▸ **Directions**:
Repeat the passage of the Duralux forum thread below between "I washed/de-greased, sanded, wash/de-greased, etched" and "nails as pictured.", inclusive.

▸ **Source text**:
# Duralux not curing



## Sthomp (Apr 20, 2015)

Can someone tell me where I went wrong and where to go from here. Sanded and primed with self etching primer and rolled two coats going on 3 weeks ago. Painted in my shop with a dehumidifier going and 18 hours between coats (rolled it). It's rained for the past 3 weeks but ontop of that my house is heavily wooded so even with sun it wouldn't do much good. At this pointed I can chip the paint with my fingernail. Options at this point?


----------



## Sthomp (Apr 20, 2015)

Marine Enamel not aluminum boat green.


----------



## poxyPonce (Aug 17, 2015)

I think I'm having the same problem. 
I washed/de-greased, sanded, wash/de-greased, etched with 50/50 white vinegar/water and dried well.
I spray primed with well mixed Duralux Zinc-Like primer M739 and dried for 24 hours. 
I sprayed on two coats of well mixed Duralux Duck Boat Drab M691, 24 hours between coats.

Just as the instructions call for. 

It's cured for a few days now in my garage with fan running. 
We've had little rain, so not as humid as Sthomp describes. 

It looks good, BUT I can scratch it with my finger nails as pictured. 
Not the finish I would expect on a jon boat. 
I started sanding and the color comes right off.

▸ **Input data**:
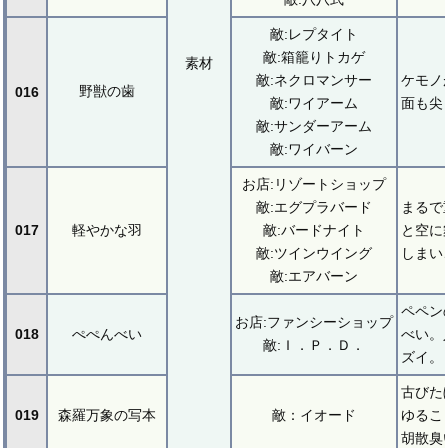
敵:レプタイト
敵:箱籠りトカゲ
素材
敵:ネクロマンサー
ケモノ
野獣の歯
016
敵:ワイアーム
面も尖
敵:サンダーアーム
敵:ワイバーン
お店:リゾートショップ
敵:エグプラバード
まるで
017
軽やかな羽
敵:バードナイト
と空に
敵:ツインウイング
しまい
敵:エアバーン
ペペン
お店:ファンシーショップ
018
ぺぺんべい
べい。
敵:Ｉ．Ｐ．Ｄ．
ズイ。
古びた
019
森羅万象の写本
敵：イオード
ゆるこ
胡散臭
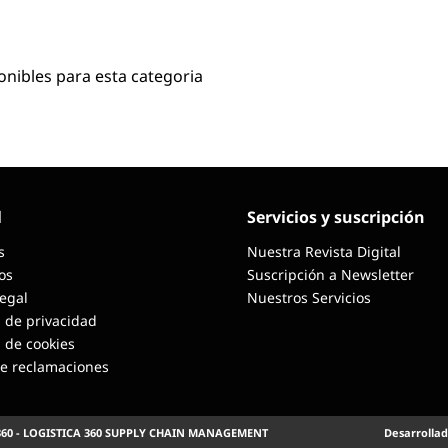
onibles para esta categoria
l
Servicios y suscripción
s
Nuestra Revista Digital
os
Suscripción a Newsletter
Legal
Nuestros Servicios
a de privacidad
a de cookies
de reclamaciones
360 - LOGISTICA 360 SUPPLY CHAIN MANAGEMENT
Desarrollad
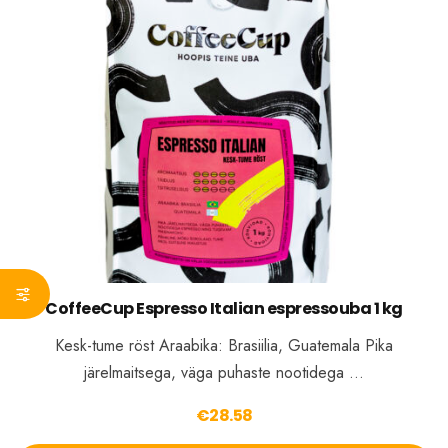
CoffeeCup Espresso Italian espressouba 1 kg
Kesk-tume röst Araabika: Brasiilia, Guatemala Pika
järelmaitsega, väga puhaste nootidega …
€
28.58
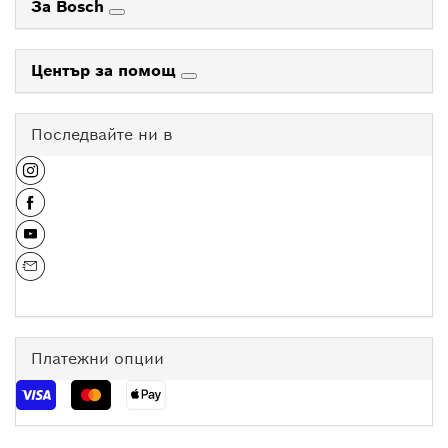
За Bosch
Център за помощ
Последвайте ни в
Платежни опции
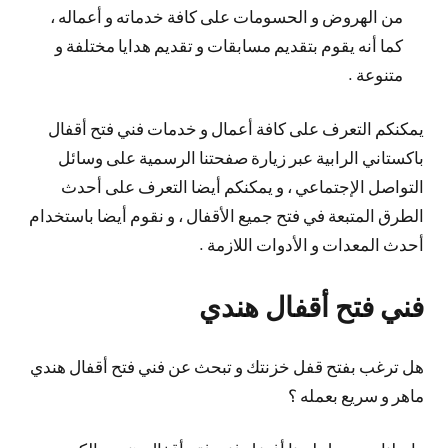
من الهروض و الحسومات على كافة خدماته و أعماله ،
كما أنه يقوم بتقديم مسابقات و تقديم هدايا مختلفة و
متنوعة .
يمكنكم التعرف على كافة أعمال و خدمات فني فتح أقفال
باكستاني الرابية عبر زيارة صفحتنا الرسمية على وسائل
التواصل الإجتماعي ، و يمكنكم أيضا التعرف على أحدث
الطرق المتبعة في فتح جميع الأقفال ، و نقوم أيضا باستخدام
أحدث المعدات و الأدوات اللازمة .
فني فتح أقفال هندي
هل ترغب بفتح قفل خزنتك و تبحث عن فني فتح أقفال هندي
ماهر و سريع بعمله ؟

--

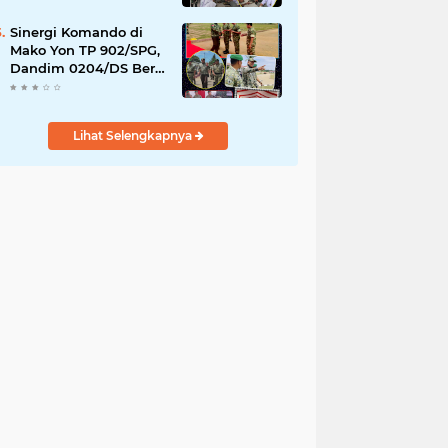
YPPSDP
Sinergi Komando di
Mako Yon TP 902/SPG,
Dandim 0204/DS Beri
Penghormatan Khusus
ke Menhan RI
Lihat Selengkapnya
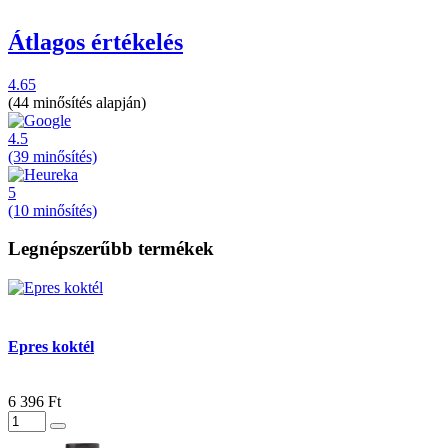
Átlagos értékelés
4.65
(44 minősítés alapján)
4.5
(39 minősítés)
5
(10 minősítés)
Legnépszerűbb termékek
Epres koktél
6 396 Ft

▸ **Written solution**:
I washed/de-greased, sanded, wash/de-greased, etched with 50/50 white vinegar/water and dried well.
I spray primed with well mixed Duralux Zinc-Like primer M739 and dried for 24 hours. 
I sprayed on two coats of well mixed Duralux Duck Boat Drab M691, 24 hours between coats.

Just as the instructions call for. 

It's cured for a few days now in my garage with fan running. 
We've had little rain, so not as humid as Sthomp describes. 

It looks good, BUT I can scratch it with my finger nails as pictured.